Taken together, these factors make such airports key players in the spread of contagious diseases.
However, the researchers argue that if more people were to wash their hands frequently and correctly, it would significantly slow down the rate at which diseases are likely to spread.
Specifically, if 60% rather than 20% of air travelers maintained clean hands, it could slow down the spread of infections by almost 70%, according to the researchers.
Even increasing the number of people with clean hands by 10% could slow down the rate at which disease can spread by as much as 24%.
“Eliciting an increase in hand hygiene is a challenge, but new approaches in education, awareness, and social media […] have proven to be effective in hand washing engagement,” says Prof. Nicolaides.
Although the researchers explain that educational campaigns about personal hygiene could help improve the overall situation, they admit that this may be difficult to achieve in such a high number of airports.
Nevertheless, they argue that it may be possible to achieve similarly positive results by identifying “the 10 most important airports” close to the source of an outbreak and implementing an educational hand washing campaign in each of those.
This approach might help slow down the spread of infection by around 37%, the researchers suggest.
Prof. Nicolaides and colleagues also note that it may be helpful to add more washbasins to airports, even outside restrooms, to encourage people to wash their hands more often.

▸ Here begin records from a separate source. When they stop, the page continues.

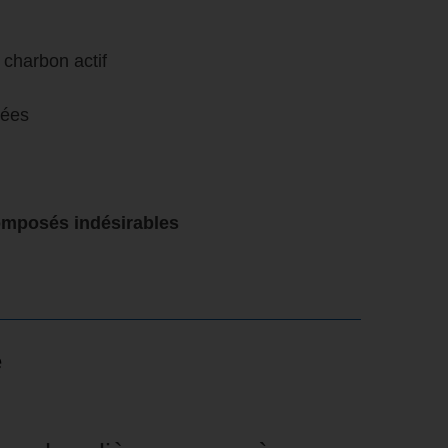
charbon actif
sées
composés indésirables
e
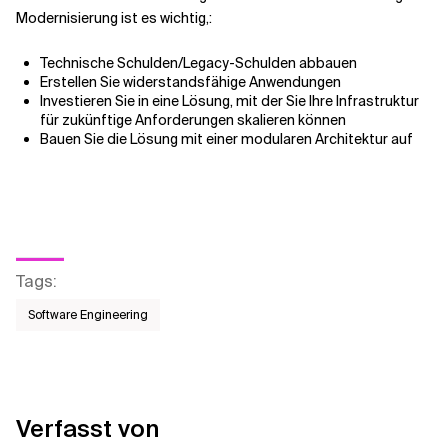
Modernisierung ist es wichtig,:
Technische Schulden/Legacy-Schulden abbauen
Erstellen Sie widerstandsfähige Anwendungen
Investieren Sie in eine Lösung, mit der Sie Ihre Infrastruktur
für zukünftige Anforderungen skalieren können
Bauen Sie die Lösung mit einer modularen Architektur auf
Tags
:
Software Engineering
Verfasst von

The researchers say that another helpful step might be to clean and disinfect surfaces in airports more frequently, especially those that a large number of people come into contact with.
“The current research can potentially shape the way policymakers design and implement strategic interventions based on promoting hand washing in airports, which could help [keep] any infection within a confined geographical area during the early days of an outbreak, inhibiting its expansion as a pandemic,” the researchers write in their paper.
“Our study,” they add, “concludes that population engagement with proper hand hygiene could be a simple and effective solution for preventing transmission of infections and reducing the risk of massive global pandemics.”